La guerre froide et la lutte contre le communisme furent les principales raisons d’être des services de renseignement. Une à deux générations d’agents furent formées pour enquêter sur la menace communiste. Le 9 novembre 1989 avec la chute du Mur de Berlin c’est toute une vision bipolaire du monde qui s’effondre. Les rapports de force opposaient auparavant les pays satellites de l’URSS et le monde occidental incarné par l’OTAN. Le monde se fragmente et de nouvelles menaces apparaissent. La mondialisation, alors en pleine essor, ouvre un nouveau champ de bataille ; l’économie, sur lequel le renseignement doit se positionner afin d’aider les entreprises françaises dans la défense et l’accroissement de leurs intérêts. Dès son arrivé à la DGSE, Pierre Marion s’emploie à établir des liens avec les patrons du CAC40.Le 23 août 1990, Michel Rocard se rend au siège de la DGSE et présente les grandes lignes d’un plan quinquennal de réforme du service.
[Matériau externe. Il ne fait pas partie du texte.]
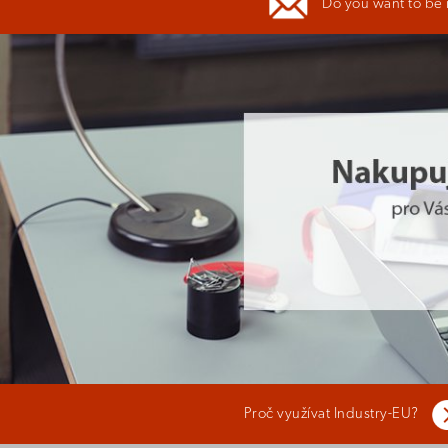
Do you want to be
Proč využívat Industry-EU?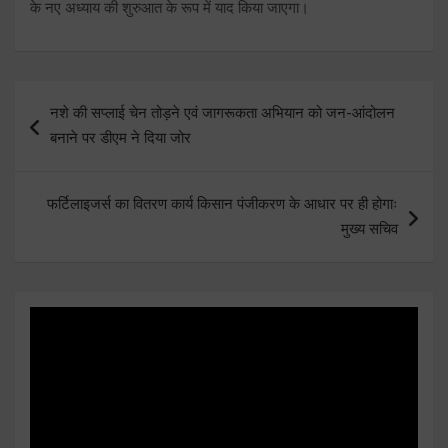
के नए अध्याय की शुरुआत के रूप में याद किया जाएगा।
Post
नशे की सप्लाई चेन तोड़ने एवं जागरूकता अभियान को जन-आंदोलन
navigation
बनाने पर डीएम ने दिया जोर
फर्टिलाइजर्स का वितरण कार्य किसान पंजीकरण के आधार पर ही होगाः
मुख्य सचिव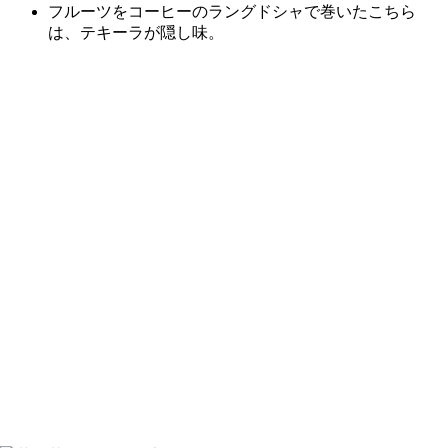
フルーツをコーヒーのラングドシャで巻いたこちら
は、テキーラが隠し味。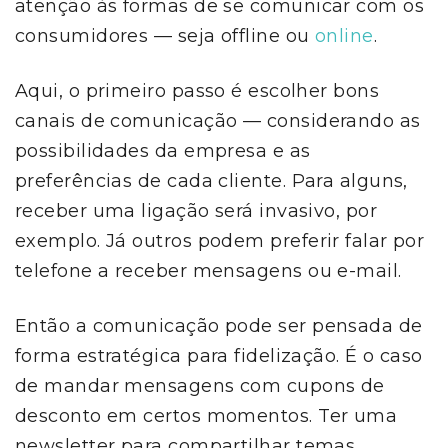
atenção às formas de se comunicar com os
consumidores — seja offline ou
online
.
Aqui, o primeiro passo é escolher bons
canais de comunicação — considerando as
possibilidades da empresa e as
preferências de cada cliente. Para alguns,
receber uma ligação será invasivo, por
exemplo. Já outros podem preferir falar por
telefone a receber mensagens ou e-mail.
Então a comunicação pode ser pensada de
forma estratégica para fidelização. É o caso
de mandar mensagens com cupons de
desconto em certos momentos. Ter uma
newsletter para compartilhar temas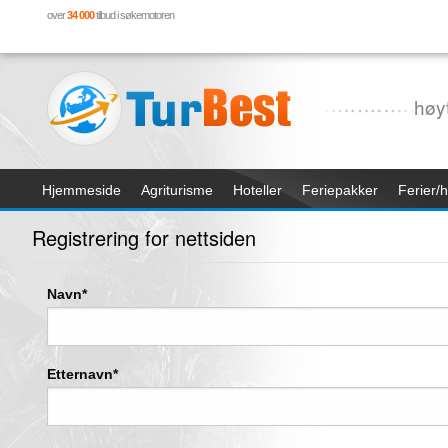
over
34 000
tilbud i søkemotoren
høy
Hjemmeside
Agriturisme
Hoteller
Feriepakker
Ferier/h
Registrering for nettsiden
Navn*
Etternavn*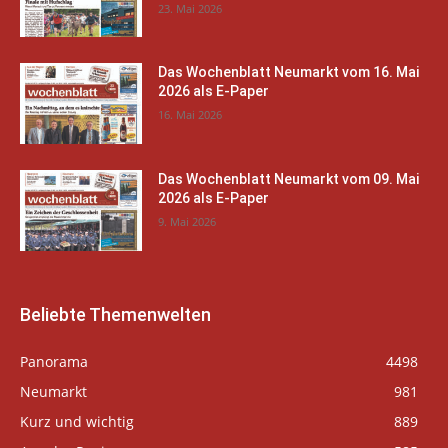
23. Mai 2026
Das Wochenblatt Neumarkt vom 16. Mai
2026 als E-Paper
16. Mai 2026
Das Wochenblatt Neumarkt vom 09. Mai
2026 als E-Paper
9. Mai 2026
Beliebte Themenwelten
Panorama
4498
Neumarkt
981
Kurz und wichtig
889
Trois mois plus tard, le 18 novembre, lors du sommet de la CSCE (Conférence sur la sécurité et la coopération en Europe), la guerre froide entre l’Est et l’Ouest est officiellement terminée. Désormais, les grands axes de recherches des services de renseignement et de sécurité concerneront le terrorisme international, l’intelligence économique, la prolifération d’armes de destruction massive et le crime organisé. La première guerre du Golfe fut l’occasion pour la France de prendre conscience de son retard technologique et opérationnel face aux USA. Pierre Joxe, avec l’aval du président Mitterrand appuie la création de la Direction du Renseignement Miliaire et le développement du satellite d’observation Hélios, outil indispensable dans la course au renseignement et à l’indépendance opérationnelle.